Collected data
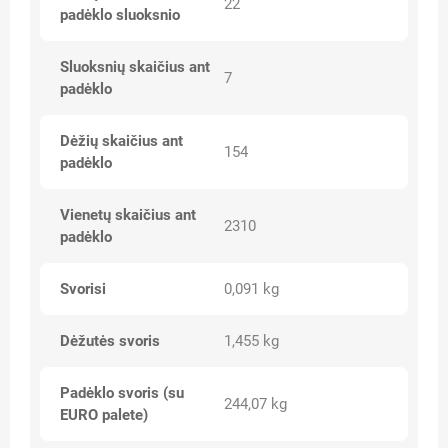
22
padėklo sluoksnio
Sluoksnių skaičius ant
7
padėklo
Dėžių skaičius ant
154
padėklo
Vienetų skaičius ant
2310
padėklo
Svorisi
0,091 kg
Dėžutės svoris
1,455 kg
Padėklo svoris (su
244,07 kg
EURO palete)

* * *

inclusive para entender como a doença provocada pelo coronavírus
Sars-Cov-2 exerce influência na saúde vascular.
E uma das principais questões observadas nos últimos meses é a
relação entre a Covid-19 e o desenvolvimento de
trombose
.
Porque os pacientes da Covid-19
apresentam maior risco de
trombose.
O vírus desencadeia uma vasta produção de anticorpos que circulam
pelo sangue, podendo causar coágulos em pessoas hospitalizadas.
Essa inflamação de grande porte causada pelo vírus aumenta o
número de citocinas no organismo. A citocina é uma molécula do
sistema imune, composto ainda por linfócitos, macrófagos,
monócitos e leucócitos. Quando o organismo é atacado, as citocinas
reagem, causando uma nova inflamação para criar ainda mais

● **Exercise brief**: Give back precisely the lines above that start at the line containing "padėklo sluoksnio" and end at the line containing "EURO palete)", inclusive. No other lines belong in the output.

● **Completed exercise**:
padėklo sluoksnio
Sluoksnių skaičius ant
7
padėklo
Dėžių skaičius ant
154
padėklo
Vienetų skaičius ant
2310
padėklo
Svorisi
0,091 kg
Dėžutės svoris
1,455 kg
Padėklo svoris (su
244,07 kg
EURO palete)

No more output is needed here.